Wells Fargo (NYSE:WFC) branches have now closed by an additional 37 across the U.S. as online banking competition sweeps new customers.
Daily Mail reports that Wells Fargo has filed to close an additional 37 branches across the US, further accelerating America’s transition to automated banking.
“Six bricks and mortar locations in California are set to be affected – along with four in Florida and Georgia respectively, three in Pennsylvania and others in a dozen more states, according to a bulletin published by the Office of the Comptroller of the Currency (OCC) this month.
All bank branch closures in the US must be cleared by the OCC, which oversees its records and evaluates the effect of those openings and closings on the communities affected.”
It was earlier reported that Wells Fargo was expected to close 23 branches this year, per Journal Now, however these number have only continued to grow.
This trend is not new — in late July, WFMZ News reported that Wells Fargo had made the decision to close its Flourtown, Montgomery County, branch as more and more customers have begun to switch to digital banking.

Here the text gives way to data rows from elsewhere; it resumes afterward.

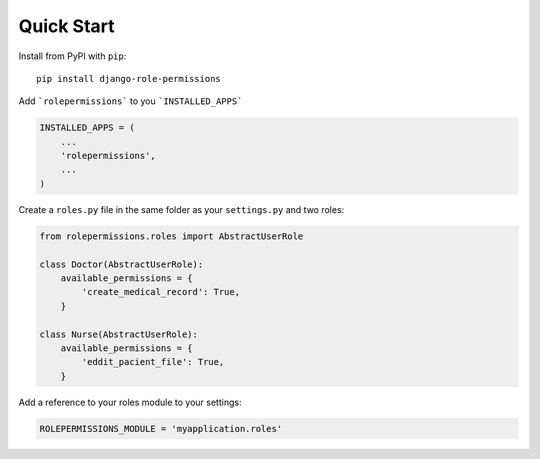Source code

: ===========
Quick Start
===========

Install from PyPI with ``pip``::

    pip install django-role-permissions


Add ```rolepermissions``` to you ```INSTALLED_APPS```

.. code-block:: python

    INSTALLED_APPS = (
        ...
        'rolepermissions',
        ...
    )


Create a ``roles.py`` file in the same folder as your ``settings.py`` and two roles:

.. code-block:: python

    from rolepermissions.roles import AbstractUserRole

    class Doctor(AbstractUserRole):
        available_permissions = {
            'create_medical_record': True,
        }

    class Nurse(AbstractUserRole):
        available_permissions = {
            'eddit_pacient_file': True,
        }

Add a reference to your roles module to your settings:

.. code-block:: python

    ROLEPERMISSIONS_MODULE = 'myapplication.roles'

“Until then, customers can use each branch and bank with us as they always have.”
“This is not an easy decision or one we take lightly,” the bank said.
“Branches continue to play an important role in the way we serve our customers, and we continuously evaluate our branch network in light of changing customer needs, the increase in the use of digital banking and market factors.”
A spokesperson for the bank told DailyMail.com that although branches in many regions are closing, a smaller number are opening in a handful of successful markets.
‘While the total number of branches continues to decline, new branches are being opened in high growth neighborhoods of existing markets, allowing us to offer more branch convenience,’ they wrote.
‘We may also open new branches where we combine two older existing branches into one better situated location. Additionally, customers use our wide range of digital capabilities for many of their banking needs and, as a result, more transactions are happening outside the branch,’ they added.
More and More Banks Are Closing Physical Branches
Banks of America, Wells Fargo, PNC, and JPMorgan have all begun to close more physical branches.
In Philadelphia, Wells Fargo has closed 17% of its local bank branches since 2020.
PNC is not far behind, shuttering 15% of its branches in the Philadelphia area, per the Philadelphia Business Journal.
Bank of America has also followed suit, closing 5% of its physical locations in the region, as well.
“These locations have relatively low transaction volumes and are generally within a short drive from another First Republic office,” a spokesperson said.
About 100 employees who are affected by the branch closures will be offered six-month transition assignments, though it is not guaranteed everyone will receive a permanent and long-term job.
Big banks are closing branches in New Jersey, Maryland, Ohio, Washington, D.C., Illinois, and Michigan, as well as out west in Nevada, California, and Arizona, per The Street.
And according to the U.S. Federal Deposit Insurance Bureau (FDIC), large commercial U.S. banking locations have fallen from 8,000 in 2000 to 4,236 by 2021 and 4,194 by 2022.
“US banks closed 149 branches and opened 49 in March, resulting in a total of 78,588 active branches,” S&P Global Market Intelligence data reported on April 28, 2023.
If the trend of current bank branch closings continues there may be no bank branches left in 10 years.
Self Financial estimates the number of U.S. bank branches will fall from about 60,000 in 2023 to approximately 15,660 in 2030 – and continue falling until there are no bank branches left by 2034.
Why Are Bank Branches Closing?
Bank executives say consumer attitudes have changed with the times.
At Wells Fargo, the banking giant is reporting a plunge in face-to-face teller transactions.
“Our branch network will continue to be the key to the business, but our customers expect us to provide them with increasingly digitized and seamless banking experiences across all channels,” President and CEO Charles Scharf noted on a recent quarterly earnings call.
“The banking industry is withdrawing from the most vulnerable communities in the country at an astounding clip despite the resumption of normal economic activity in mid-2021,” said Jason Richardson, director of research at the National Community Restoration Coalition.
“After using the initial lockdown phase of the pandemic to double the rate of branch closures, banks maintained that alarming pace in the past year.”
The fact is that more consumers are using competitive online banking platforms such as Ally Bank and Sofi, which provide high yield savings programs.
As more and more people begin to move their money away from traditional banks, the more these big bank branches continue to close.